To normalize unstable inputs that are treated like IDs into a stable ID form.
This is useful when you do not trust the foreign ID representation to be stable, e.g. when you are treating URLs as IDs of a foreign resource and those URLs can have varying representation. However, it also means that two foreign IDs that vary in their semantic meaning only in characters that are removed or transliterated during normalization will produce the same ID, e.g. deja
and déjà
are both normalized to DEJA
.
Although arbitrary, the applied normalization rules are derived through trial-and-error by aggregating data from thousands of different websites and optimizing for the most stable outputs with the least collisions.

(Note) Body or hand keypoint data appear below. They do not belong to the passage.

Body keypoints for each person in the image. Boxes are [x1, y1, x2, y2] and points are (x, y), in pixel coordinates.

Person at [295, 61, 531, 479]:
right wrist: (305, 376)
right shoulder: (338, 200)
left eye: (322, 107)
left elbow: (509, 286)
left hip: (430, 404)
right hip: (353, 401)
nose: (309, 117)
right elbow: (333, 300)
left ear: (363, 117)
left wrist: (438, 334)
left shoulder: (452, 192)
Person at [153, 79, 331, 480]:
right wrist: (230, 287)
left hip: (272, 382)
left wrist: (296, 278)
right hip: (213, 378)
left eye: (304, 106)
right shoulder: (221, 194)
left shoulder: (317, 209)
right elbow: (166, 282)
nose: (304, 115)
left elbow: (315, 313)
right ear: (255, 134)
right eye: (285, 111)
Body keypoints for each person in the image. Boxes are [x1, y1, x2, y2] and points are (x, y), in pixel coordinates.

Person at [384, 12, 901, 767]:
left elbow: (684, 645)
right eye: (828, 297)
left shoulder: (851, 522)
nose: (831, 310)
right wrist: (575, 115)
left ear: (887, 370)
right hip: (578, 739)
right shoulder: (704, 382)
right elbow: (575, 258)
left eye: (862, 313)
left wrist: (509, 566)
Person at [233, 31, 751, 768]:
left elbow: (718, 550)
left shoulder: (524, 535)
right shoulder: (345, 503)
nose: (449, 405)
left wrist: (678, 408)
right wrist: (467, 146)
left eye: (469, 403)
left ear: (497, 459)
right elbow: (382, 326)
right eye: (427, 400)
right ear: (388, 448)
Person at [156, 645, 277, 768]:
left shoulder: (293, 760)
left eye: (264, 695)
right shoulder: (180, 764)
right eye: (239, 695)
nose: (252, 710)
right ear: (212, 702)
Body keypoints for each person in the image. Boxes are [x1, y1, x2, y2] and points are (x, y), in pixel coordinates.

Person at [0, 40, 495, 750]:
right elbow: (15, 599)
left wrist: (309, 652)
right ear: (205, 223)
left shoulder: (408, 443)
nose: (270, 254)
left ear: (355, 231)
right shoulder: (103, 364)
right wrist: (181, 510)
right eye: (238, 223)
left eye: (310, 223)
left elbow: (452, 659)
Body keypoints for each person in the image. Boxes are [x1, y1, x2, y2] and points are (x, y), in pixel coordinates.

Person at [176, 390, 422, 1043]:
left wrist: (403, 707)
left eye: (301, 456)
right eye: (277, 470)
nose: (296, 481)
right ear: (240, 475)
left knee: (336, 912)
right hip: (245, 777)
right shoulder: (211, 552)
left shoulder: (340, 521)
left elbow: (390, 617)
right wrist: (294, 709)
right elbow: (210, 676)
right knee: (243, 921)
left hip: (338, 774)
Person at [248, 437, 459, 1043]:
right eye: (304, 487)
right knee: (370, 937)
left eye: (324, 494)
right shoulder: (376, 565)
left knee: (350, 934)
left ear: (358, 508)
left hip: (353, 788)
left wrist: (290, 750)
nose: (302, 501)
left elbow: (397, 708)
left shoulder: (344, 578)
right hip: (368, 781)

The normalized IDs conform to ^(?!_)[A-Z0-9_]+(?<!_)$
.
A non-exhaustive example of inputs and outputs (in each paragraph: first line is input, second – output):
fooBarBaz
FOO_BAR_BAZ
FooBarBaz
FOO_BAR_BAZ
foo-bar-baz
FOO_BAR_BAZ
foo---bar---baz
FOO_BAR_BAZ
foo___bar___baz
FOO_BAR_BAZ
foo:::bar:::baz
FOO_BAR_BAZ
foo bar baz
FOO_BAR_BAZ
Inputs can also be URLs, e.g.
# Protocol is excluded. URL query parameter semantics is recognized.
http://foo.com/bar/baz-baz.baz?qux=quux#corge
FOO_COM_BAR_BAZ_BAZ_BAZ_QUX_QUUX_CORGE
# URL query parameters are sorted.
http://foo.tld/?bar=baz&qux=quux
FOO_TLD_BAR_BAZ_QUX_QUUX
Refer to the test cases to view the normalization rules.
import {
normalizeId,
} from 'normalize-id';
normalizeId(foreignId: string): string;